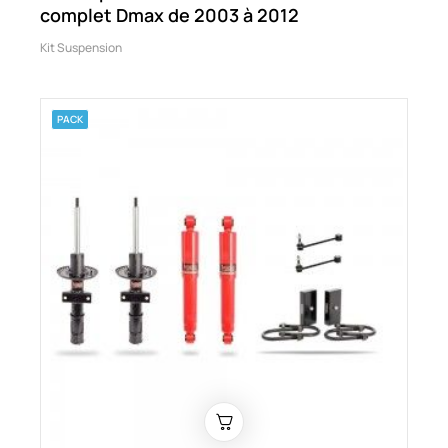
complet Dmax de 2003 à 2012
Kit Suspension
PACK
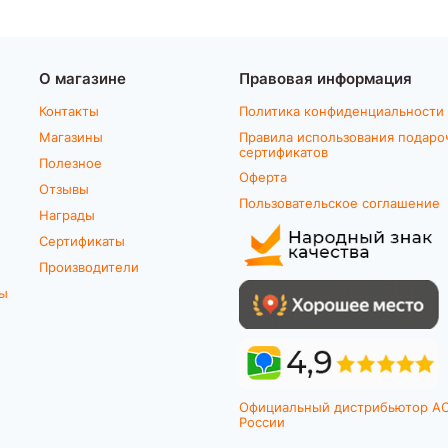
О магазине
Правовая информация
Контакты
Политика конфиденциальности
Магазины
Правила использования подаро
сертификатов
Полезное
Оферта
Отзывы
Пользовательское соглашение
Награды
Сертификаты
Производители
ты
Официальный дистрибьютор A
России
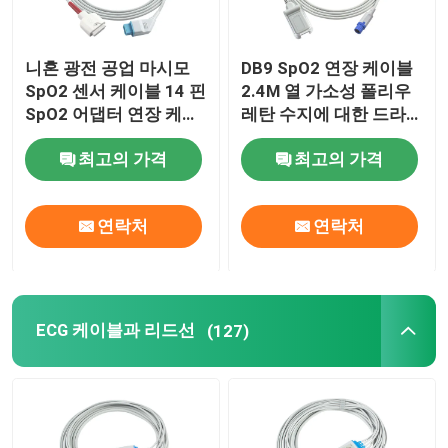
니혼 광전 공업 마시모
DB9 SpO2 연장 케이블
SpO2 센서 케이블 14 핀
2.4M 열 가소성 폴리우
SpO2 어댑터 연장 케이
레탄 수지에 대한 드라
블 환자케이블
거 지멘스 SpO2 센서 프
최고의 가격
최고의 가격
로브 7Pin
연락처
연락처
ECG 케이블과 리드선
(127)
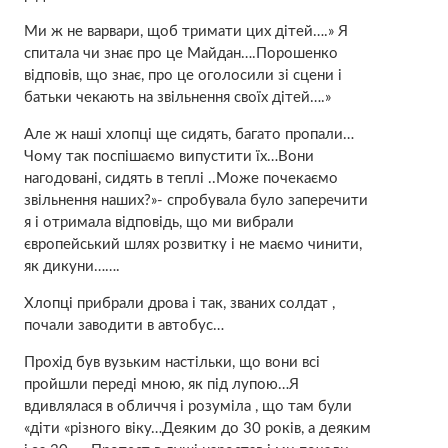
Ми ж не варвари, щоб тримати цих дітей….» Я
спитала чи знає про це Майдан….Порошенко
відповів, що знає, про це оголосили зі сцени і
батьки чекають на звільнення своїх дітей….»
Але ж наші хлопці ще сидять, багато пропали…
Чому так поспішаємо випустити їх…Вони
нагодовані, сидять в теплі ..Може почекаємо
звільнення наших?»- спробувала було заперечити
я і отримала відповідь, що ми вибрали
європейський шлях розвитку і не маємо чинити,
як дикуни…….
Хлопці прибрали дрова і так, званих солдат ,
почали заводити в автобус…
Прохід був вузьким настільки, що вони всі
пройшли переді мною, як під лупою…Я
вдивлялася в обличчя і розуміла , що там були
«діти «різного віку…Деяким до 30 років, а деяким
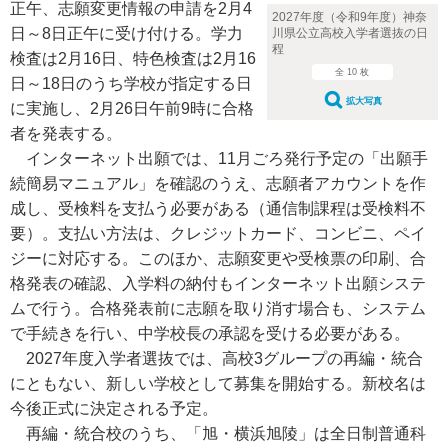
正午、志願変更情報の申請を2月4
2027年度（令和9年度）神奈
日～8日正午に受け付ける。学力
川県公立高校入学者選抜の日
程
検査は2月16日、特色検査は2月16
全 10 枚
日～18日のうち学校が指定する日
拡大写真
に実施し、2月26日午前9時に合格
者を発表する。
インターネット出願では、11月ごろ発行予定の「出願手
続簡易マニュアル」を確認のうえ、志願者アカウントを作
成し、受検料を支払う必要がある（通信制課程は受検料不
要）。支払い方法は、クレジットカード、コンビニ、ペイ
ジーに対応する。このほか、志願変更や受検票の印刷、合
格発表の確認、入学料の納付もインターネット出願システ
ムで行う。合格発表前に志願を取り消す場合も、システム
で手続きを行い、中学校長の承認を受ける必要がある。
2027年度入学者選抜では、高校3グループの再編・統合
にともない、新しい学校として募集を開始する。新校名は
今後正式に決定される予定。
再編・統合校のうち、「旭・横浜旭陵」は全日制普通科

▸ Exercise
Please write out all of the rows above again, replacing "Отзывы" with "Отзывы клиентов" and changing nothing else. Leave the pictures out of your answer.

▸ Response to the task
complet Dmax de 2003 à 2012
Kit Suspension
PACK
О магазине
Правовая информация
Контакты
Политика конфиденциальности
Магазины
Правила использования подаро
сертификатов
Полезное
Оферта
Отзывы клиентов
Пользовательское соглашение
Награды
Сертификаты
Производители
ты
Официальный дистрибьютор A
России
니혼 광전 공업 마시모
DB9 SpO2 연장 케이블
SpO2 센서 케이블 14 핀
2.4M 열 가소성 폴리우
SpO2 어댑터 연장 케이
레탄 수지에 대한 드라
블 환자케이블
거 지멘스 SpO2 센서 프
최고의 가격
최고의 가격
로브 7Pin
연락처
연락처
ECG 케이블과 리드선
(127)
Ми ж не варвари, щоб тримати цих дітей….» Я
спитала чи знає про це Майдан….Порошенко
відповів, що знає, про це оголосили зі сцени і
батьки чекають на звільнення своїх дітей….»
Але ж наші хлопці ще сидять, багато пропали…
Чому так поспішаємо випустити їх…Вони
нагодовані, сидять в теплі ..Може почекаємо
звільнення наших?»- спробувала було заперечити
я і отримала відповідь, що ми вибрали
європейський шлях розвитку і не маємо чинити,
як дикуни…….
Хлопці прибрали дрова і так, званих солдат ,
почали заводити в автобус…
Прохід був вузьким настільки, що вони всі
пройшли переді мною, як під лупою…Я
вдивлялася в обличчя і розуміла , що там були
«діти «різного віку…Деяким до 30 років, а деяким
正午、志願変更情報の申請を2月4
2027年度（令和9年度）神奈
日～8日正午に受け付ける。学力
川県公立高校入学者選抜の日
程
検査は2月16日、特色検査は2月16
全 10 枚
日～18日のうち学校が指定する日
拡大写真
に実施し、2月26日午前9時に合格
者を発表する。
インターネット出願では、11月ごろ発行予定の「出願手
続簡易マニュアル」を確認のうえ、志願者アカウントを作
成し、受検料を支払う必要がある（通信制課程は受検料不
要）。支払い方法は、クレジットカード、コンビニ、ペイ
ジーに対応する。このほか、志願変更や受検票の印刷、合
格発表の確認、入学料の納付もインターネット出願システ
ムで行う。合格発表前に志願を取り消す場合も、システム
で手続きを行い、中学校長の承認を受ける必要がある。
2027年度入学者選抜では、高校3グループの再編・統合
にともない、新しい学校として募集を開始する。新校名は
今後正式に決定される予定。
再編・統合校のうち、「旭・横浜旭陵」は全日制普通科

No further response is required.